RECORDS:

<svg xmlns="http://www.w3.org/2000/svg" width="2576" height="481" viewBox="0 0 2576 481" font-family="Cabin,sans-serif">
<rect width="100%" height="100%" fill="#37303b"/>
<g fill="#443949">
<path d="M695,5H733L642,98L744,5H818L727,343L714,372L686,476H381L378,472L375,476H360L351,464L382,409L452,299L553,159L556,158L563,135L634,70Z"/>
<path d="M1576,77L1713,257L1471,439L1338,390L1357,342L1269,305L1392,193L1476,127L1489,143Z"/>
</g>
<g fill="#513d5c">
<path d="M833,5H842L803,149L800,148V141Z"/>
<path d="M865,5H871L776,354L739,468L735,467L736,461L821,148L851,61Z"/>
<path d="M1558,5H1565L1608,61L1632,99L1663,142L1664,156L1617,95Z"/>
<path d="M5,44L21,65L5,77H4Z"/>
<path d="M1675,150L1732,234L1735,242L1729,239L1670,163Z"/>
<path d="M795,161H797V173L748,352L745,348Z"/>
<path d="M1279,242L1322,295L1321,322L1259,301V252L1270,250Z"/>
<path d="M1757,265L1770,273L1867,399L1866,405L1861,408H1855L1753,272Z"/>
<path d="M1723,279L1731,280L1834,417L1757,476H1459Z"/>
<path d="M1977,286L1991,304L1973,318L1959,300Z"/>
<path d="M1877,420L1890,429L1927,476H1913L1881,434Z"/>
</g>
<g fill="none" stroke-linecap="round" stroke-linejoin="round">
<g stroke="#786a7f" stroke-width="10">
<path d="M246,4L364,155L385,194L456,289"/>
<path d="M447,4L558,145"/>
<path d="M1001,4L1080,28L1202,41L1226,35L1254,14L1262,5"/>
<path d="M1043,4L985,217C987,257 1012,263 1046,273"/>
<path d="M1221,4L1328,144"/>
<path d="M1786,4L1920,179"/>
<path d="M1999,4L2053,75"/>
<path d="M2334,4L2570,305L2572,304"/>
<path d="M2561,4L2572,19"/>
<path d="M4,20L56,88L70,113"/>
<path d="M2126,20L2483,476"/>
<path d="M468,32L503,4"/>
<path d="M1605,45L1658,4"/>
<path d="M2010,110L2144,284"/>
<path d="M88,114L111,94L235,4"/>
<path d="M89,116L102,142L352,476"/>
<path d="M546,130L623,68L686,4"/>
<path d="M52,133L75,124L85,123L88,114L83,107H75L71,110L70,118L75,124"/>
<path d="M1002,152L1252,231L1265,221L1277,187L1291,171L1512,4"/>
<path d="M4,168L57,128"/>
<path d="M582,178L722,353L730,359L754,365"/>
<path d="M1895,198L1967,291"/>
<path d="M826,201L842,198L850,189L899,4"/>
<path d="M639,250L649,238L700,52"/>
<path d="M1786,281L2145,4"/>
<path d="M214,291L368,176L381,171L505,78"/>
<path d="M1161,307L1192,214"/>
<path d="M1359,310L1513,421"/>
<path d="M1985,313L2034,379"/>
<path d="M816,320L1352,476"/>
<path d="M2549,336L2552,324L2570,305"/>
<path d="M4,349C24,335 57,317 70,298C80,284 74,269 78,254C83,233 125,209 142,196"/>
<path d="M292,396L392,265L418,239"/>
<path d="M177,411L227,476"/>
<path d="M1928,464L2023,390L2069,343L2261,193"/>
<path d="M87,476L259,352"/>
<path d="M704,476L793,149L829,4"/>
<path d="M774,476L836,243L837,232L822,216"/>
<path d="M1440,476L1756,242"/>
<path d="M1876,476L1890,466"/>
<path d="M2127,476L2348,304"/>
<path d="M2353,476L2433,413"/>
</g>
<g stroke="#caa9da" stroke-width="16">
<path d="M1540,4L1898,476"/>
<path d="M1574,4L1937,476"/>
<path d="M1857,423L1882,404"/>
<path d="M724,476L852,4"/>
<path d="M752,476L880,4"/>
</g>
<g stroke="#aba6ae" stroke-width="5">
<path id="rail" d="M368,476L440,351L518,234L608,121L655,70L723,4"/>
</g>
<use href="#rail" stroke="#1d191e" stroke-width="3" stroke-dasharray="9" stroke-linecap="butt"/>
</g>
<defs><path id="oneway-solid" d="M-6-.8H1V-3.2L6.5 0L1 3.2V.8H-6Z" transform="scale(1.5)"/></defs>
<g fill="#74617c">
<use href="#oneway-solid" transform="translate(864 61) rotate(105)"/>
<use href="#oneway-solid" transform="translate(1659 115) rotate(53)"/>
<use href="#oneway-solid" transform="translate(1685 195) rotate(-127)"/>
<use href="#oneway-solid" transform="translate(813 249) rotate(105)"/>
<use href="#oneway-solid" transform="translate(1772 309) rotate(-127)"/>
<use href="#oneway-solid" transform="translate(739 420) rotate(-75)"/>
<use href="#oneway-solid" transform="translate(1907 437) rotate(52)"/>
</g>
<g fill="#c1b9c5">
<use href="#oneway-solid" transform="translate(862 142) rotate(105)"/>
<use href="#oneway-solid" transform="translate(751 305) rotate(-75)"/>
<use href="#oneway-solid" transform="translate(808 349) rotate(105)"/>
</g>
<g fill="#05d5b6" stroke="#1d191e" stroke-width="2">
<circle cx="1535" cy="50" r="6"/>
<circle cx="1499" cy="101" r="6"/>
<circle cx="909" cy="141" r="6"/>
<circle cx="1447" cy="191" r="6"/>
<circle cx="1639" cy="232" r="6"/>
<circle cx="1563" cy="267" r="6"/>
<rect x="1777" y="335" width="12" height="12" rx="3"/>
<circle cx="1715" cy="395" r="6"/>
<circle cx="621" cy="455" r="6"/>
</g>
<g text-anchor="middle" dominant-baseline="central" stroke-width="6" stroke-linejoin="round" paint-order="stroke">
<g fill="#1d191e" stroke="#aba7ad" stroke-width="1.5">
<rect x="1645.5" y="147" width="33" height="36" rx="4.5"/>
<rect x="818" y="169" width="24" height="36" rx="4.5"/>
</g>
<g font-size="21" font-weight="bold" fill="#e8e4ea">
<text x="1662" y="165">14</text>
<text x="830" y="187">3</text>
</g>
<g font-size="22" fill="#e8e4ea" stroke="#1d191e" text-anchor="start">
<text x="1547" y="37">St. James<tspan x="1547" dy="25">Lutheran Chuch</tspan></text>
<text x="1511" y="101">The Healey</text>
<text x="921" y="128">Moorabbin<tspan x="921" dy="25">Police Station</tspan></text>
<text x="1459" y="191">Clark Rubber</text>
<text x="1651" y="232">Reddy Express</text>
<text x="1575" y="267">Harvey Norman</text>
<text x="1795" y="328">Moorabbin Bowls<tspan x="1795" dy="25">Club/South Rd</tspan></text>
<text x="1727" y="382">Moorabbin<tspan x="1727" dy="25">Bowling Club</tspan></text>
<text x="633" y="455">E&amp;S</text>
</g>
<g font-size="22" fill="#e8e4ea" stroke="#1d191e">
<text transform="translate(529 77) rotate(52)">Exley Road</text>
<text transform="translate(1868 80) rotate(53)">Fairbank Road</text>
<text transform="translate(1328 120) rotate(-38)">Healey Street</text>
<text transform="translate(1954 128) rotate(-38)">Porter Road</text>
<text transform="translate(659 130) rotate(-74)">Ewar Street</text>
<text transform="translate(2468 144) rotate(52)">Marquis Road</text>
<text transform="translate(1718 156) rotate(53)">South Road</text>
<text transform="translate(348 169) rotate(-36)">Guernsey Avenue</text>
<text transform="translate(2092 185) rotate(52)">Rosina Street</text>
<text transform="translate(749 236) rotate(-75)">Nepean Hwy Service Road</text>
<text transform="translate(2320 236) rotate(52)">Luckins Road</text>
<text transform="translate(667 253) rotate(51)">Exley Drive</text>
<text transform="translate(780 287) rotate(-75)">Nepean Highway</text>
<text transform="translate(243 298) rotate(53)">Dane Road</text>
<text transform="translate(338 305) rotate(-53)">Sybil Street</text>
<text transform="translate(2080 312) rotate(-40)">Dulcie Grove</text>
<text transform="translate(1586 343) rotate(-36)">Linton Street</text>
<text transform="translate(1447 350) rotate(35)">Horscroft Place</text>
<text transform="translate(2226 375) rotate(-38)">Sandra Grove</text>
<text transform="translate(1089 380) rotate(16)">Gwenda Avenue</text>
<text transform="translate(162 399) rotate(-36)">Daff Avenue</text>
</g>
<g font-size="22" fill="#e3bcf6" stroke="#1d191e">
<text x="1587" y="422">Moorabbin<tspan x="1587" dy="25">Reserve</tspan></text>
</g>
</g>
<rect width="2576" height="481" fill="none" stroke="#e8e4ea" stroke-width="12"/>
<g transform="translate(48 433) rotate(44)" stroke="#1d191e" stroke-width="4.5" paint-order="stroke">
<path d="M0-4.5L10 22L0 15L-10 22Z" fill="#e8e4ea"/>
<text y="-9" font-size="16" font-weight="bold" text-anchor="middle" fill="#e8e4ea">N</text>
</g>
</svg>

---

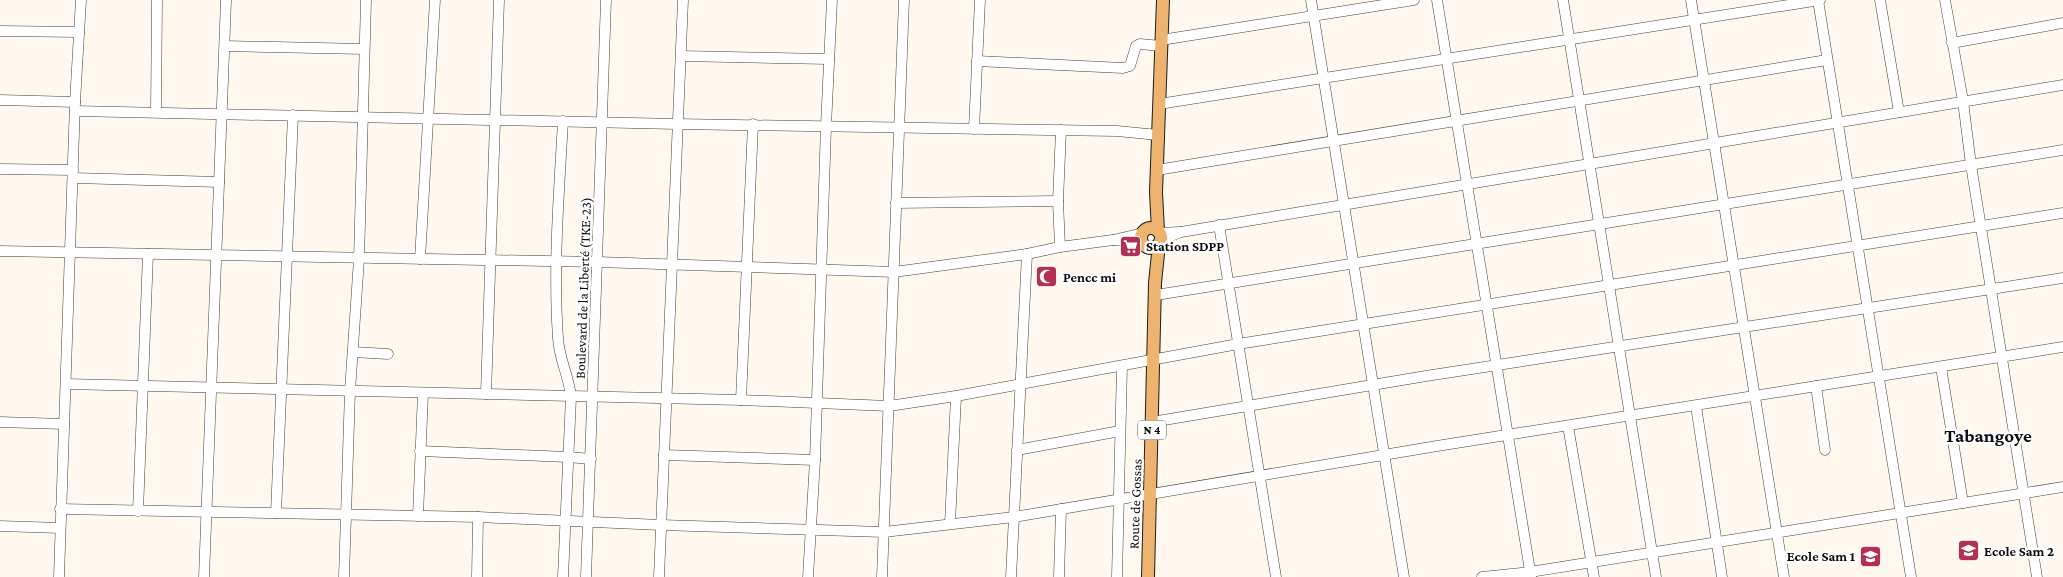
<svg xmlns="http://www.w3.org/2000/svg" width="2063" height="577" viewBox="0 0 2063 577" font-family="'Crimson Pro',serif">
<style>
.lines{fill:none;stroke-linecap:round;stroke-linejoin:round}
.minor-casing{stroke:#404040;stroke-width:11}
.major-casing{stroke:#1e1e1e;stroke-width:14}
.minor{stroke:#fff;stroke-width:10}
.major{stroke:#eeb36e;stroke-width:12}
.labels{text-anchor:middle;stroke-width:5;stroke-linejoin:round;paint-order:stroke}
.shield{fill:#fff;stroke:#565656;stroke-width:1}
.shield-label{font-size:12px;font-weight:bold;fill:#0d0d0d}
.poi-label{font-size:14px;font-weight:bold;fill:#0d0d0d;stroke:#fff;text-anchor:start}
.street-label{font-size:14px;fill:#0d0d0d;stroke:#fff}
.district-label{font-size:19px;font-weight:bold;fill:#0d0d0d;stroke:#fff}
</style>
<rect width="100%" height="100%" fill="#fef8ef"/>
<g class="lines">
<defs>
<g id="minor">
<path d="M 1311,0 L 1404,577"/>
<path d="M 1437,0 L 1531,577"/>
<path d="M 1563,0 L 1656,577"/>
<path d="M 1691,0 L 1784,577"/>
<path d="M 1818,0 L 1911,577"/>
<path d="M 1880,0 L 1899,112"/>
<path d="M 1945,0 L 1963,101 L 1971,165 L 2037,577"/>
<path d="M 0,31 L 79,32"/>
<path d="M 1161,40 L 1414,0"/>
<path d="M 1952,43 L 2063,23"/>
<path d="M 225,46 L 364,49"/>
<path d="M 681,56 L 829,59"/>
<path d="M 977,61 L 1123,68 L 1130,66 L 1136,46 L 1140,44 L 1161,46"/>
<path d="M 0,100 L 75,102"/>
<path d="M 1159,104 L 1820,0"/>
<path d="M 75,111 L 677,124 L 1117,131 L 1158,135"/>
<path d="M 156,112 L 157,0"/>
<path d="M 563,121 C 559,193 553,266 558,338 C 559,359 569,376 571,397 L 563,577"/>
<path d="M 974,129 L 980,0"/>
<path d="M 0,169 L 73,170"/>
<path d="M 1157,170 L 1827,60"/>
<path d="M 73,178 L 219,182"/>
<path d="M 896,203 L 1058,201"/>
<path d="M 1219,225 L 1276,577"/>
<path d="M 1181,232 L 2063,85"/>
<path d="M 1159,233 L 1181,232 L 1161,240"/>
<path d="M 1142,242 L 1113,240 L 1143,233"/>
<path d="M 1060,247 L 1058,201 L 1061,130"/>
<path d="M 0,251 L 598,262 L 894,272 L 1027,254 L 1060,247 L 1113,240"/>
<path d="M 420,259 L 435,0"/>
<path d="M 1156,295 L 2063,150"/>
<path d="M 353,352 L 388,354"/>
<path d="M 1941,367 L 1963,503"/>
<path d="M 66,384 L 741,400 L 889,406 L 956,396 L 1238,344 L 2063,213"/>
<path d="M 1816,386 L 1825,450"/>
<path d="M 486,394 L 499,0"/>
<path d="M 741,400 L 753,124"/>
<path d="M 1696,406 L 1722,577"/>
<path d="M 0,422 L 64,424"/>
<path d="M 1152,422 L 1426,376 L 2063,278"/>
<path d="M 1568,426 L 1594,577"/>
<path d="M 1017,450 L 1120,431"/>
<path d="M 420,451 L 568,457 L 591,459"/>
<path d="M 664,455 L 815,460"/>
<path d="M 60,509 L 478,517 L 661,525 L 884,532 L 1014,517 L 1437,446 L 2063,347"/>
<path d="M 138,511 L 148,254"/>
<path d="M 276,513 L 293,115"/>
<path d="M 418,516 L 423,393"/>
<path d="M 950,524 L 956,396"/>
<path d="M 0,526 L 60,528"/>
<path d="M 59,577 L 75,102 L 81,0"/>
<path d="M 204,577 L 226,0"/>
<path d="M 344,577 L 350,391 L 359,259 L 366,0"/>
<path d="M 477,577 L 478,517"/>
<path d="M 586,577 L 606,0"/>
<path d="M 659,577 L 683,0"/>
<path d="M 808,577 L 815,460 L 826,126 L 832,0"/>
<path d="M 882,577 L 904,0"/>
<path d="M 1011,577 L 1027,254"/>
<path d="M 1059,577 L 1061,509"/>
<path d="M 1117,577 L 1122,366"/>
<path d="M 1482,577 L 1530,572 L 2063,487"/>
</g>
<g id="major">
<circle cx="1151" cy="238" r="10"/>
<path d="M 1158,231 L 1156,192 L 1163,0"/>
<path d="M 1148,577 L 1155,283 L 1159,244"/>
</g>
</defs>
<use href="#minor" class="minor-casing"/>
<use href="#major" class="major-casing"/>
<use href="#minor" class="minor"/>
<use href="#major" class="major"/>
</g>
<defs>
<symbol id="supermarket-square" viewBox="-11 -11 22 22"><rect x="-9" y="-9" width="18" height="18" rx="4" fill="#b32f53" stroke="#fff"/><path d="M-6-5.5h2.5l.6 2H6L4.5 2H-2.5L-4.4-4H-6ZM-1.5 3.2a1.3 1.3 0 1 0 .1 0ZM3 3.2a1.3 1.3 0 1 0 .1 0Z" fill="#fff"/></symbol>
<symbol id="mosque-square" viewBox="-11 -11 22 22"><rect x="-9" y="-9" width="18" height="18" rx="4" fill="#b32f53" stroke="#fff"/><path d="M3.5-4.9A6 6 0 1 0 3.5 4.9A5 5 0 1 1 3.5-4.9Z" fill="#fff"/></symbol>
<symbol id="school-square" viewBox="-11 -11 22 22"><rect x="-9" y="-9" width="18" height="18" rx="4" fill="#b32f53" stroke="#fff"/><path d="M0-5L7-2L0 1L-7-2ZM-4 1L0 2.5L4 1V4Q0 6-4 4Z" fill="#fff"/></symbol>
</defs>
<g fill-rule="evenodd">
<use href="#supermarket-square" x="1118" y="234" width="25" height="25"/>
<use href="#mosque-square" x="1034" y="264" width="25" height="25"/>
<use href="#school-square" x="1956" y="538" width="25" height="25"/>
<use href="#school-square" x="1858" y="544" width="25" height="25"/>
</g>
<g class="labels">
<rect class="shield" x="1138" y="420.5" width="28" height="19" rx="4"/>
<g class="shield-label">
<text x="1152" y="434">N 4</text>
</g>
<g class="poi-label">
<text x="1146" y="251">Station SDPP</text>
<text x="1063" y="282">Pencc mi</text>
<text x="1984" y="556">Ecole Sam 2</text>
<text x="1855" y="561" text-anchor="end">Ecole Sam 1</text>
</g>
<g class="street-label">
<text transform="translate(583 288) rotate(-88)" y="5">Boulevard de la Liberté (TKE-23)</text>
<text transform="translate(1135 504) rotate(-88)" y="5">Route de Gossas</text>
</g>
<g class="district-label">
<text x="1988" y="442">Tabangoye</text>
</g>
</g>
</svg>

REQUIRED ACTION: If a line above holds the string "lines", count it; give the final total as the only output.

EXERCISE RESPONSE: 2